Albert Louis-Jean, Jr. (born October 13, 1993) is an American football cornerback for the Northern Arizona Wranglers. He played college football at Boston College. He has been a member of the Chicago Bears, Washington Redskins, Miami Dolphins and Ottawa Redblacks.

Early years
Louis-Jean played high school football at Brockton High School in Brockton, Massachusetts. He was selected to the 2010 Massachusetts High School Coaches Association Super 26 All-State Team, earned Boston Globe and Boston Herald All-Scholastic honors, was a two-time Brockton Enterprise All-Scholastic choice and was team MVP as a senior defensive back. He recorded 60 tackles and five interceptions as a senior. He also had 30 receptions for 650 yards and five touchdowns in 2010, completing his career with 12 interceptions.

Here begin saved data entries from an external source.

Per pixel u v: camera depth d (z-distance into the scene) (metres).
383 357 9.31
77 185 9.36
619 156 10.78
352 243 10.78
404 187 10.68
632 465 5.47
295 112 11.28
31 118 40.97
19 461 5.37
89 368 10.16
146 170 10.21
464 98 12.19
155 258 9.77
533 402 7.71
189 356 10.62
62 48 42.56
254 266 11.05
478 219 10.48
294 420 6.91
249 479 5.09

He also played basketball and track.

College career
Louis-Jean originally committed to play for the Miami Hurricanes, but eventually de-committed and instead decided to commit to play for Boston College. Louis-Jean played for the Eagles from 2011 to 2013. He sat out the 2012 season. After his junior season, and with two years of NCAA eligibility remaining, Louis-Jean decided to forgo his college career and declared for the 2014 NFL Draft.

Professional career

Chicago Bears
Louis-Jean signed with the Chicago Bears on June 2, 2014, after going undrafted in the 2014 NFL Draft. He was released by the Bears on August 30, 2014. On September 1, 2014, Louis-Jean signed to the team's practice squad. He was promoted to the active roster on October 7, 2014. On February 4, 2015, he signed a two-year contract extensions with the Bears. Louis-Jean was released by the Bears on August 30, 2015.

Washington Redskins
Louis-Jean was signed to the Washington Redskins' practice squad on January 5, 2016. He signed a futures contract on January 11, 2016. He was released by the team on May 2, 2016.

Miami Dolphins
Louis-Jean signed with the Miami Dolphins on August 8, 2016. On August 27, 2016, he was waived by the Dolphins.

Ottawa Redblacks 
On March 1, 2017 Louis-Jean signed with the Ottawa Redblacks of the Canadian Football League (CFL). He was released by the Redblacks on May 28, 2017.

Massachusetts Pirates
Louis-Jean signed with the Massachusetts Pirates of the National Arena League for the 2019 season. Louis-Jean appeared in 8 games while recording 9 tackles and 1 pass defensed.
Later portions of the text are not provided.